Date of Award

Spring 1-1-2014

Document Type

Dissertation

Degree Name

Doctor of Philosophy (PhD)

Department

English

First Advisor

Teresa Toulouse

Second Advisor

Catherine Labio

Third Advisor

Ann Carlos

Fourth Advisor

Jordan A. Stein

Fifth Advisor

Paul Youngquist

Abstract

Of Dollars and Sense proposes a new context for reading dramatic depictions of forgiveness in early American novels by examining the relationships among religious sermons, popular fiction, and bankruptcy law. Between the Panic of 1797 and the Panic of 1837, the events which frame this project, the United States experienced three unprecedented cultural events: the passage of the first, and highly controversial, federal bankruptcy law in 1800; the Second Great Awakening; and the rise of the American novel. My dissertation explores the ways in which early American authors responded to the phenomenon of bankruptcy by dramatizing religiously inflected scenes of forgiveness in their work. The project provides a new understanding of how deeply the early American novel was invested in economic affairs, and in efforts to humanize what many perceived to be a ruthless system of early capitalism.

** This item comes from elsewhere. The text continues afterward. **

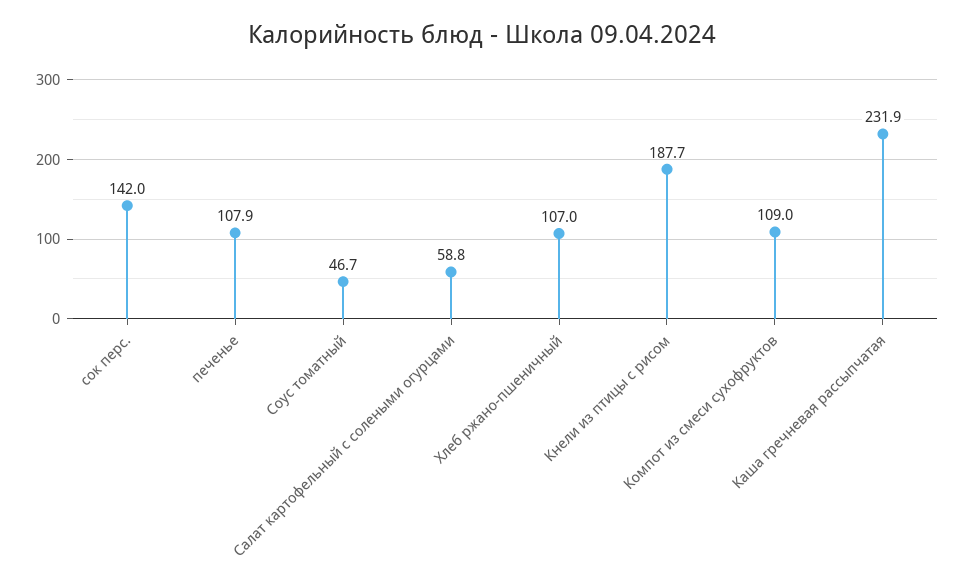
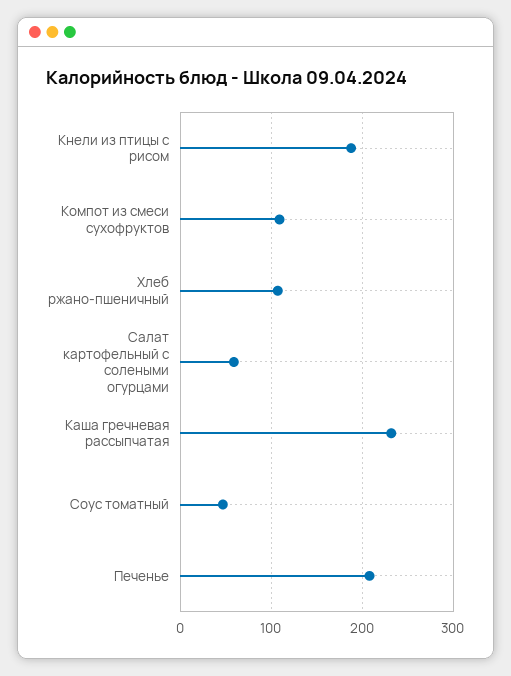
сок перс.: 142 -> none
печенье: 107.9 -> 210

Chapter one offers an historical survey of the interrelations of religious and economic conceptions of debt and its forgiveness in Western culture more broadly, providing a close examination of the cultural changes affecting such understandings in the American early republic--particularly the transformation of the concept of debt as a spiritual state into a purely economic one. As indebtedness became a problem understood in purely economic terms, a new discourse about bankruptcy reframed the discussion by attempting to talk about economic and communal life in terms of morality.

Chapter Two examines the Panic of 1797 and two of the most popular novels of the period: Susannah Rowson's Charlotte Temple (1794), and Hannah Webster Foster's The Coquette (1797). Reading these novels against a wave of religious sermons on forgiveness, I argue that by constructing novels replete with scenes of both economic and interpersonal forgiveness, Rowson and Foster provide literary responses to two of the central questions in the bankruptcy debate: to whom should the law apply, and under what conditions?

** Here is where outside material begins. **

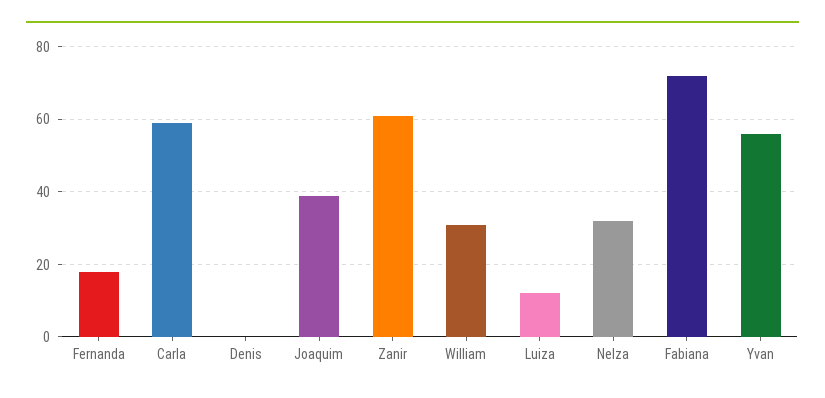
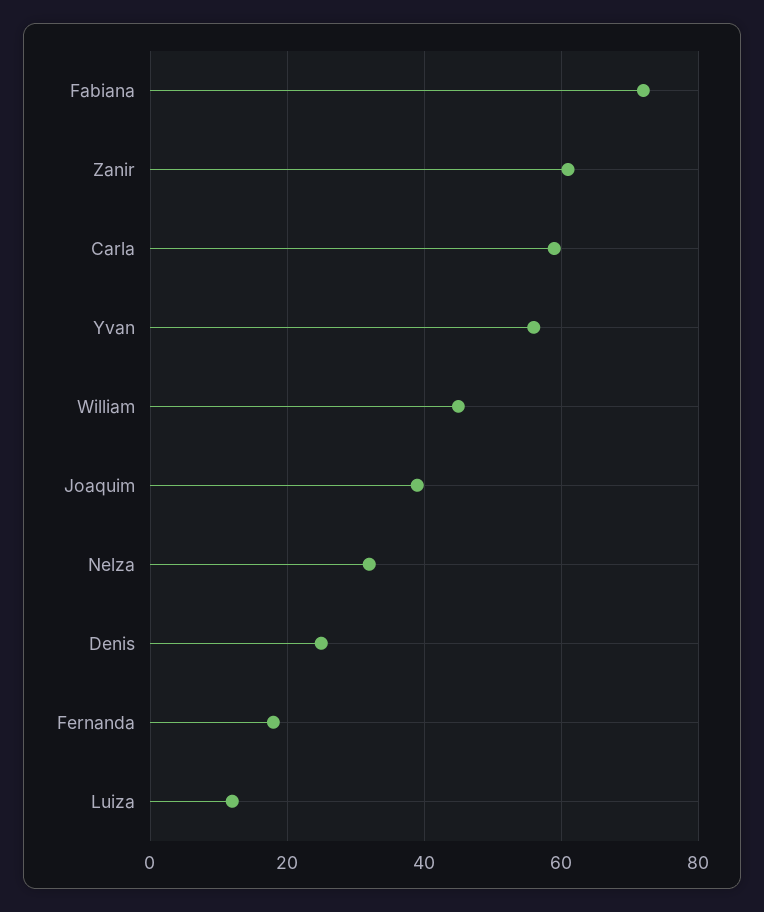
Denis: 0 -> 25
William: 30 -> 45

Chapter three examines the Panic of 1819 and traces efforts to blend the discourse of spiritual rebirth with the political discourse on bankruptcy. As the Second Great Awakening spread, James Fenimore Cooper was literally writing his way out of his own impending bankruptcy. In The Last of the Mohicans, Cooper uses the structure of the frontier romance itself to both reveal and to attack endless, fruitless, vengeful and ultimately murderous methods of "exchange" that have brought on both the Panic and the destruction of Cooper's personal family fortune.

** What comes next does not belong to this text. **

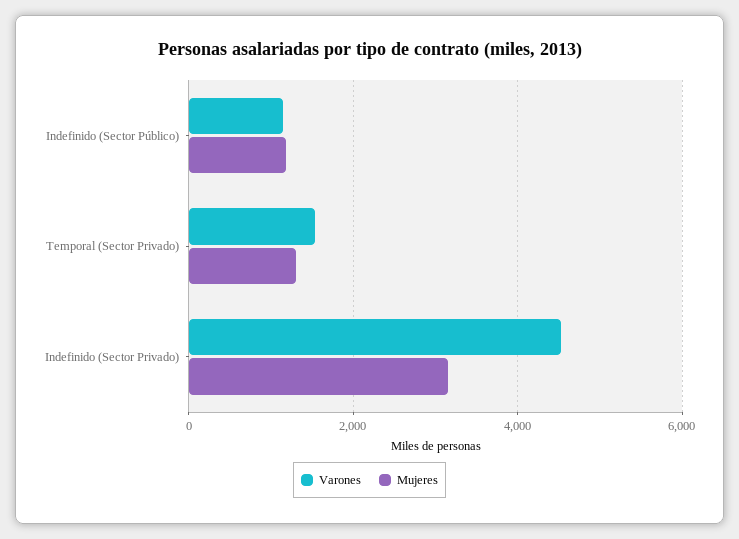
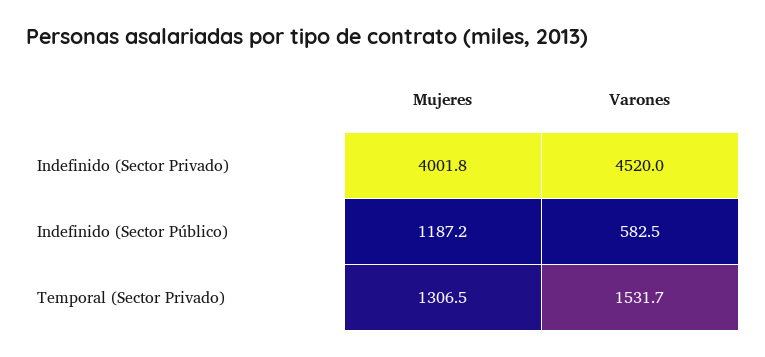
Varones, Indefinido (Sector Público): 1200 -> 582.5
Mujeres, Indefinido (Sector Privado): 3200 -> 4001.8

Chapter Four examines the Panic of 1837 and the Bankruptcy Act of 1841. The depression that precipitated the Act produced an entirely new genre of fiction called "panic fiction" including novels by Hannah Lee, Eliza Follen, and Frederick Jackson. These texts provide very explicit warnings against economic speculation, excessive materialism, and other risky economic practices, while at the same time advocating for the passage of a federal bankruptcy law that would bring both predictability and forgiveness into an arena that these authors, and the much of the public, viewed as corrupt and immoral.